L’escalade érotique touche l’ensemble de la scène lausannoise. Outre le MAD et l’Amnesia, des strip-teaseuses chauffent le Cult tous les dimanches lors des soirées «Hot Tension». Et le D! s’apprête à renouer, en janvier, avec ses nuits «Pulp».

Moins nombreux que les filles, certains garçons commencent cependant aussi à se plaindre de cette évolution. «Les animations devraient seulement servir à chauffer la salle et montrer l’exemple, dit Jorge Pereira, 26 ans, habitué des nuits enflammées lausannoises. Mais elles vont trop loin, et ça casse l’ambiance.»

Ces soirées chaudes sont parfaitement légales. «La loi vaudoise sur les auberges et les débits de boissons autorise strip-tease et autres spectacles analogues dans les établissements ayant une licence de night-club, pour autant qu’ils ne portent pas atteinte à la dignité humaine et que les clients aient 18 ans révolus», détaille Alain Jeanmonod, chef de la Police du commerce du canton de Vaud.

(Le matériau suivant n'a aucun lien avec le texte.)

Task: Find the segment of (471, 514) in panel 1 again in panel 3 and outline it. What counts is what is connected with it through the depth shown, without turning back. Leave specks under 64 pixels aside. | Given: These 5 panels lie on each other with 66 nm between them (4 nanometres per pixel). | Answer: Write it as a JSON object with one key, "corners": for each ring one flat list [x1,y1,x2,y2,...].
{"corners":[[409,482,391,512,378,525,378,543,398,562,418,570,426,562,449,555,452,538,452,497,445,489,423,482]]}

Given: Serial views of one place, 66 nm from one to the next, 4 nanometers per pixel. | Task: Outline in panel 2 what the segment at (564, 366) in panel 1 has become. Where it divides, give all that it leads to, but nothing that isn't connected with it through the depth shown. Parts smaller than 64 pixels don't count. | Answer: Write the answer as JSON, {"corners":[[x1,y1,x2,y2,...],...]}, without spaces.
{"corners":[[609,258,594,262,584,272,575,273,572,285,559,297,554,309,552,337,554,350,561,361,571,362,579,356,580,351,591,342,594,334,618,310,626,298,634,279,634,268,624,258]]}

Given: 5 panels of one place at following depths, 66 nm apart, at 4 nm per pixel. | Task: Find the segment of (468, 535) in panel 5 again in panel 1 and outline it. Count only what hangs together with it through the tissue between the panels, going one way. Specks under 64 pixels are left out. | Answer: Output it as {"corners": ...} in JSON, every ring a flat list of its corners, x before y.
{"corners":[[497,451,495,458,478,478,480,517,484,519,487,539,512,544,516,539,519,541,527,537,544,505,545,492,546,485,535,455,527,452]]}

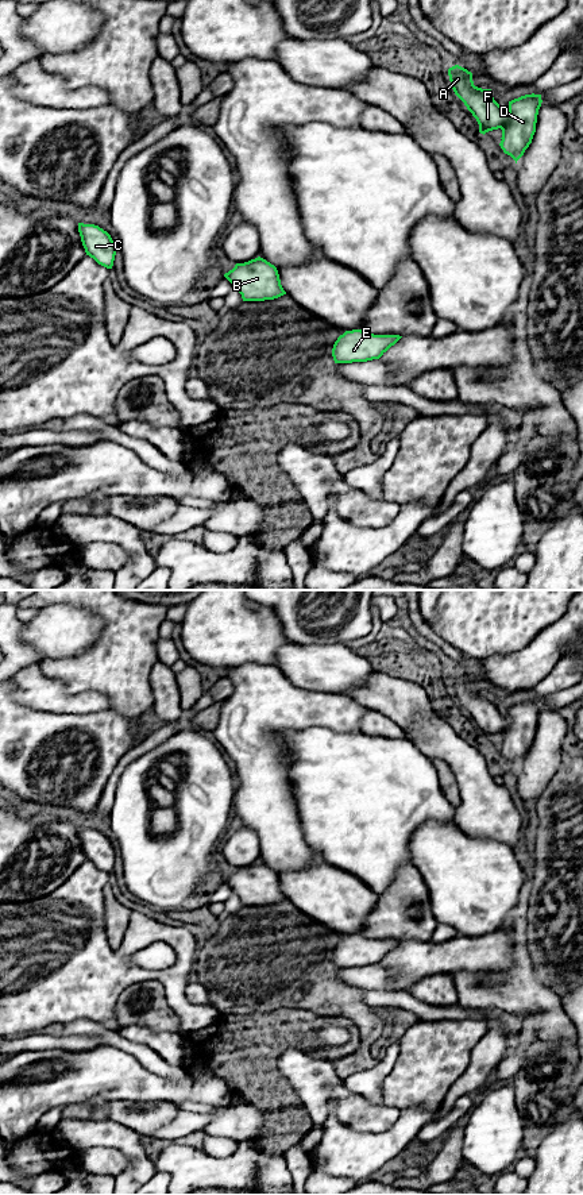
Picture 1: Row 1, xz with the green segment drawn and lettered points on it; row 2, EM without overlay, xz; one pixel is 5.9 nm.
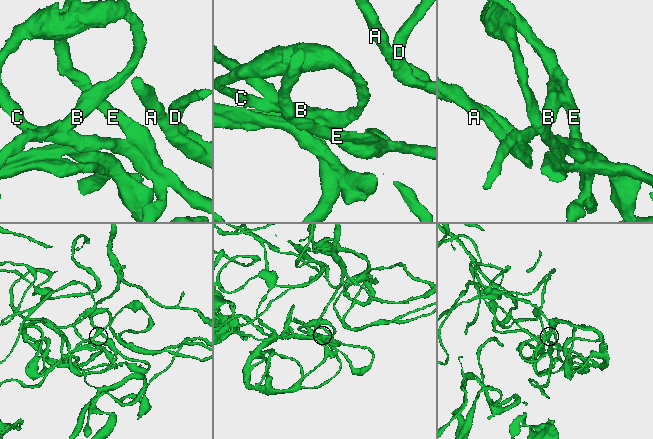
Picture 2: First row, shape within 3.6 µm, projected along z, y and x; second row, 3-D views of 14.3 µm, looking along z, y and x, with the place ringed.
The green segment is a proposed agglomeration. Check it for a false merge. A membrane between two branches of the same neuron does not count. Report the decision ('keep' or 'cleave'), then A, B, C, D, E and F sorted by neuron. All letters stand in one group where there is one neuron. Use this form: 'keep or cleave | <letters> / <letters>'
keep | A B C D E F

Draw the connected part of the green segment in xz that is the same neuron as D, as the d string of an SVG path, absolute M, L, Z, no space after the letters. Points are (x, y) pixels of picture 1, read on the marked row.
M455 65L448 69L451 86L455 95L464 103L479 124L479 132L502 130L499 143L505 154L516 163L532 143L536 132L541 95L525 95L509 101L509 112L494 100L491 89L482 89L474 85L472 73Z

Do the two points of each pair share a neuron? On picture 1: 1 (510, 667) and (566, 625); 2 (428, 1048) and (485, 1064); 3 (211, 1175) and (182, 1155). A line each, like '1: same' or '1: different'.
1: same
2: different
3: same

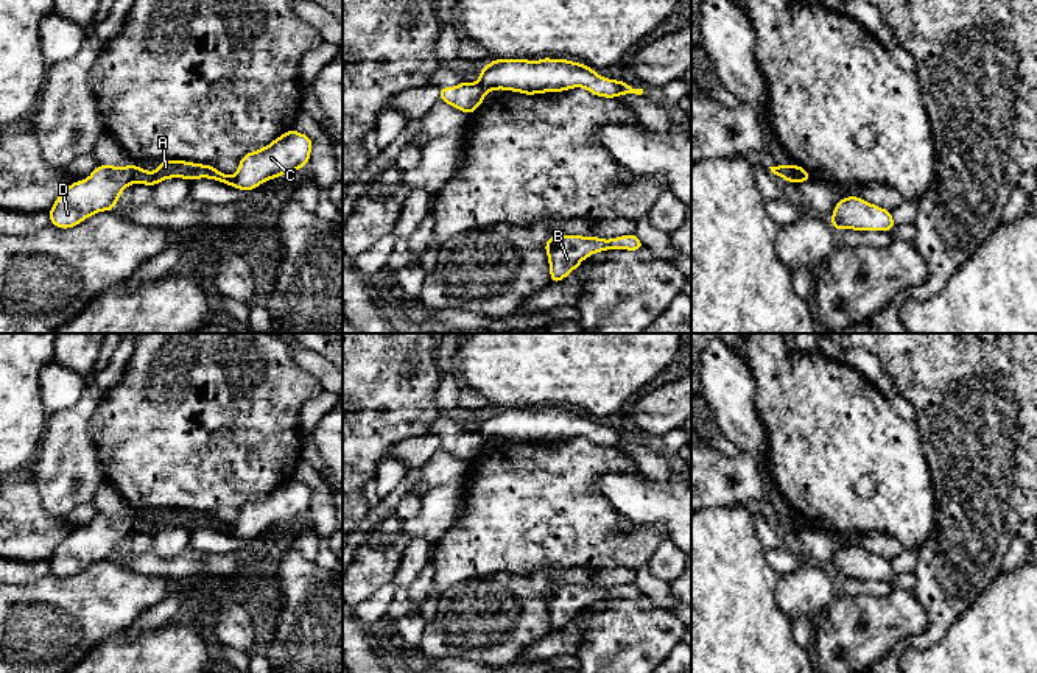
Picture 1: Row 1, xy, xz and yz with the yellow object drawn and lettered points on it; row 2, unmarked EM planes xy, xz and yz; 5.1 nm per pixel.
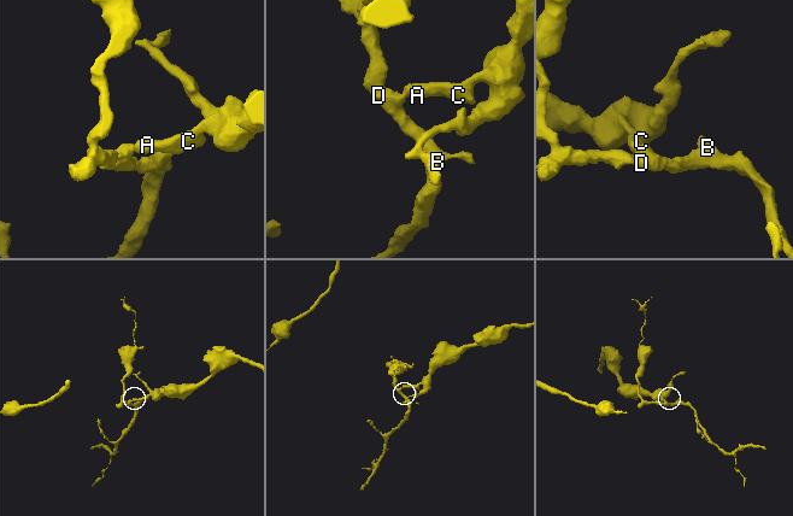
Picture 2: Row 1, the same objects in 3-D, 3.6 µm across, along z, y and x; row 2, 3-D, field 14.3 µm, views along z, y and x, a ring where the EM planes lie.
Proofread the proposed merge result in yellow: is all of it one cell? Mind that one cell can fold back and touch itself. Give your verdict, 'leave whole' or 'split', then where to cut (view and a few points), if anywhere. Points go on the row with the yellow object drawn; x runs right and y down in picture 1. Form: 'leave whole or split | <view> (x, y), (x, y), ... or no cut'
split | xy (136, 165), (133, 181)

Mais «la décence dans ces établissements serait techniquement impossible à surveiller: elle impliquerait une présence continue», ajoute Eric Karlen, inspecteur à la brigade des moeurs.

A Genève, la loi interdit aux danseuses d’enlever le bas. Et même le haut. «Nous divisons les établissements en deux catégories, explique Frédéric Scheidegger, du Département de justice et police. Contrairement à la licence «cabaret-dancing», la licence «dancing» des boîtes de nuit usuelles autorise l’entrée dès 16 ans et interdit le strip-tease. Nous procédons régulièrement à des contrôles.»

Lausanne restera donc la ville la plus chaude du Léman, même si les patrons de boîtes constatent que la formule commence à s’épuiser. «Les strip-teases, c’est du vu et du revu, on veut proposer quelque chose de nouveau, dit Thierry Wegmüller du D!. Le culte du corps est à prendre d’un point de vue artistique, pour rigoler, pas du tout pour faire du voyeurisme.»

A l’Amnesia, on a pris conscience de certains excès, et Olivier Fatton veut freiner la surenchère: l’établissement a cessé d’organiser, au printemps dernier, ses Private Nights, lors desquelles les strip-teases à gogo attiraient une clientèle d’un nouveau genre.

«Ces soirées ne correspondaient pas à l’image bon enfant qu’on entend trasmettre. On veut vendre du fun, du rêve. Les danseuses doivent donner la pêche aux clients, et ça doit s’arrêter là.»